Há quanto tempo está à frente da Caritas da Ribeira Grande?
Coordeno o núcleo Cáritas da Ouvidoria de Ribeira Grande desde 2015.
Que projetos tem para o futuro a Caritas?
Continuar com responsabilidade e proximidade o trabalho desenvolvido. Dito isto, e como todo este trabalho não se realiza sem a presença de um Assistente Social que garanta a integridade do trabalho e serviço prestados, a equipa sacerdotal da ouvidoria julga necessário criar uma Valência de Acolhimento e Apoio Social num Centro Social e Paroquial que nos permita maiores apoios técnicos e humanos para consolidar as respostas de proximidade às famílias das nossas comunidades.
E como vê o evoluir desta situação de pandemia? Considera que vai ter impactos no futuro da região?
Se todos compreendêssemos o sentido de responsabilidade e o que significa amar-nos uns aos outros, o cuidado fraterno seria muito maior e o efeito da pandemia menor. Os impactos socioeconómicos da pandemia já se fazem sentir. Todos nós sabemos que para destruir algo basta um segundo, agora reconstruir é muito mais sério e lento. A recuperação económica há de acontecer, mas não desvalorizemos os impactos na saúde mental de muitos pelo isolamento social, pela perda do trabalho e/ou familiares queridos. Precisamos de pensar como podemos melhorar os nossos sistemas de atuação e de prevenção. Não podemos ir somente a correr atrás do prejuízo, devemos estar prevenidos, para que em qualquer situação, seja o nosso sistema de saúde, de educação, social e económico esteja pronto para responder ou socorrer em situações emergentes….
De forma geral, como vê a situação da população na Ribeira Grande a nível social?
Apesar de todas as suas potencialidades e riquezas, ainda se verificam muitas situações de risco e pobreza social. Procuramos educar, instruir e desenvolver competências, mas é lenta para muita gente a mudança de mentalidades no sentido duma verdadeira autodeterminação e auto valorização. O sector social deve primar pela emancipação das famílias e não apenas manter por décadas famílias em situação de subsidiodependência, o que em nada dignifica ou beneficia a evolução da pessoa.
Gostaria de deixar uma palavra de incentivo à população?
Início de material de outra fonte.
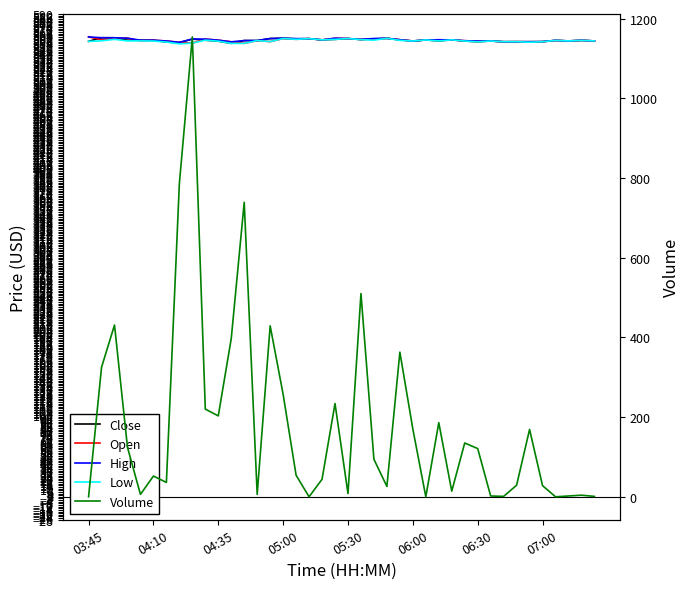

What is the value of the Low point at the 38th from the left?

557.1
A prevenção e o cuidado que devemos ter no exercício do trabalho e na nossa vida familiar, seguindo as regras sanitárias, deve ser uma preocupação maior e constante, de forma a evitar maiores danos ou sofrimentos à família e amigos. Estamos a falar de um vírus que não conhecemos muito bem, que não é visível e que podemos contrair sem saber. Muita coisa neste mundo revela a nossa fragilidade. E este vírus não é diferente. É mais um travão à nossa insensibilidade, egoísmo e prepotência em julgarmo-nos poderosos ou invencíveis. A nossa fragilidade mostra-nos que somos apenas criaturas, finitos e que devemos cuidar da nossa vida, protegê-la e dignificá-la. Nós não somos o seu criador. Deus é quem é o Senhor da Vida e da morte. Por isso, esta pandemia veio recordar e reforçar que nós dependemos uns dos outros, que somos responsáveis uns pelos outros. Proteger-nos é proteger os outros. Que tudo isto que andamos a viver nos ajude a ser uma melhor pessoa; nos ajude a compreender e a sentir que vivemos uns para os outros: Isto vos mando: Que vos ameis uns aos outros (Jo 15,17).